Hip-hop in Philadelphia is as popular as ever, but many fans are asking, “Where’s the beat?” Finding a place to watch hip-hop artists has become difficult in the city.
Schoolly D, a Philadelphia rapper who has been credited as the progenitor of gangsta rap, released “P.S.K.” in 1986. He’s still active as a performing artist, most recently finding renewed fame with the popular television cartoon “Aqua Teen Hunger Force.”
Although he still lives in Philadelphia, he has not been going out much in the city. For the last several years, club owners have been leaning on DJs to play only the most popular tracks. Schoolly (aka Jesse Weaver) points to “Crank That” by Soulja Boy Tell’em as a prime example; it’s a song he regards with disdain.
Now, he says, local DJs are pushing back.
“I remember the good days, you made $3,500 a night for playing a couple hours,” says Schoolly. “Now, they going to pay you $35, and tell you what to play. The DJs have learned to play what they want to play. You have to be the tastemaker.”
A newer hip-hop artist called Kuf Knotz (aka Ty Green) says it’s next to impossible to find local hip-hop shows in Philadelphia.
“The foundation of hip-hop — the MC and DJ — not a lot of venues going for that,” says Kuf Knotz (pronounced “koof”). “With the stigma that hip-hop carries, the venues are like, ‘We don’t have hip-hop insurance. We can’t do a show.'”

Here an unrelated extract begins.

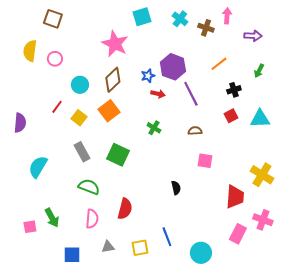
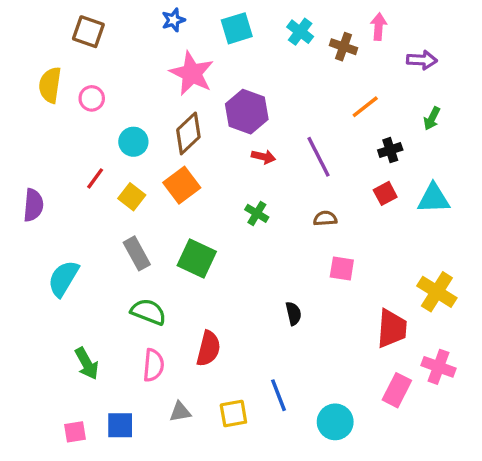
purple hexagon: (173, 67) -> (247, 112), moved
blue star: (148, 76) -> (173, 20), moved
pink square: (30, 227) -> (75, 432), moved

In response, Kuf Knotz has organized a monthly club night at World Cafe Live in University City, a venue which draws audiences from Penn and Drexel.

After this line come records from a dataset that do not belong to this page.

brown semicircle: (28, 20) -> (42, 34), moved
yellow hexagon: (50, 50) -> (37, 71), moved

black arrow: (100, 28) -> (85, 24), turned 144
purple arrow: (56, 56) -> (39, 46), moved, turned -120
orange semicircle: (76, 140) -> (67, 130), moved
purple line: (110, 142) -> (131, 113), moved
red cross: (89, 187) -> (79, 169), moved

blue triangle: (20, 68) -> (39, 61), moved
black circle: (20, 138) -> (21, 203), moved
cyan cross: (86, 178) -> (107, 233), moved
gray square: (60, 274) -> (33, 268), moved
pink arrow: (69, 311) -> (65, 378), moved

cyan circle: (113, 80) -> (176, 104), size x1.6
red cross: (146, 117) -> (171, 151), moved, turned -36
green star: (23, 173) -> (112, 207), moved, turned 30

After guest-lecturing at a class at Temple University about a (very subjective) history of hip-hop, Kuf Knotz and Schoolly D sat down together in the atrium of Annenberg Hall to discuss the local scene, and how hip-hop has to come out of the small neighborhood spots.

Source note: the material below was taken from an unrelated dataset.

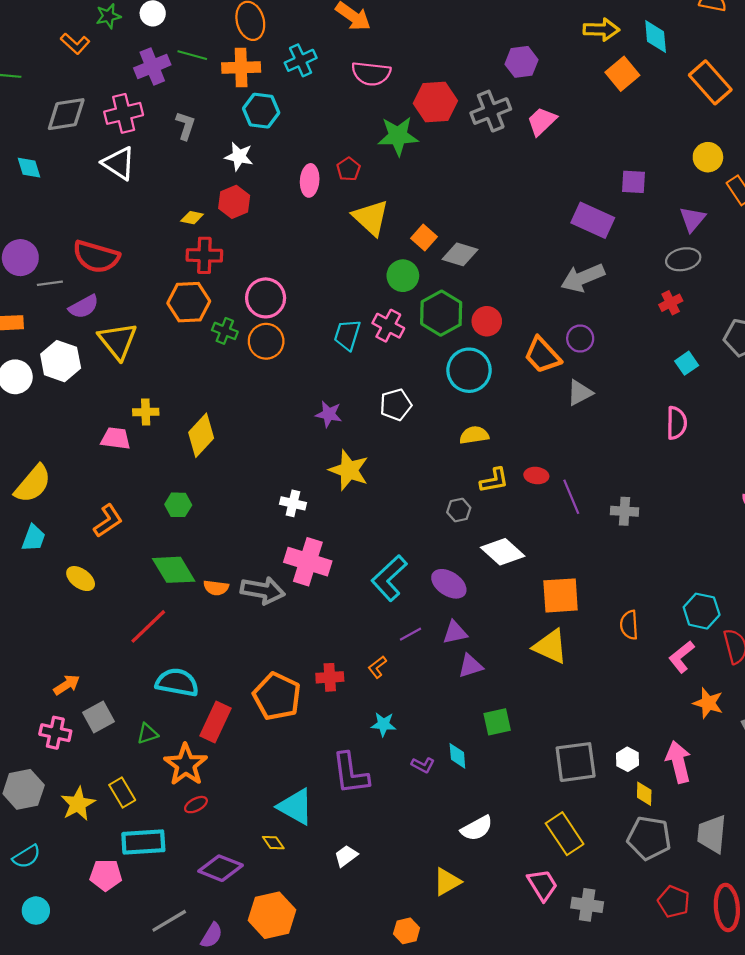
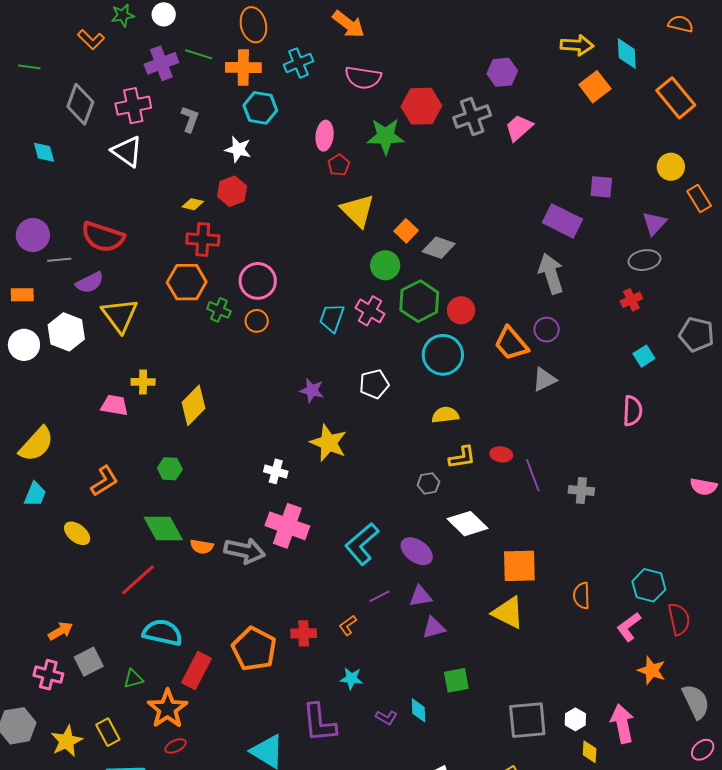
gray diamond: (66, 114) -> (80, 104), turned -63
pink ellipse: (310, 180) -> (325, 136), moved
gray arrow: (583, 278) -> (551, 274), turned 93
orange circle: (266, 341) -> (257, 321), size x0.7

“We can’t sit in a place and expect people to come to us,” said Schoolly. “There’s parking, there’s murder. You know what I mean? That stigma in some of these neighborhoods –even gangsters don’t want to go there.”
“That’s the main reason I put the night together at World Cafe,” Kuf Knotz responded. “It’s a nice venue, people come.”
Both Kuf Knotz and Schoolly D say audiences at hip-hop shows in Philadelphia are now a fairly even mix of white, black and Indian fans.
Schoolly pointed to hip-hop nights at Rum Bar in Rittenhouse Square and Zee Bar on Spring Garden as good places to hear hip-hop. He also mentioned a regular Sunday matinee showcase of hardcore rap at The Fire, which he was surprised to find out is populated mostly by “12-year-old white boys.”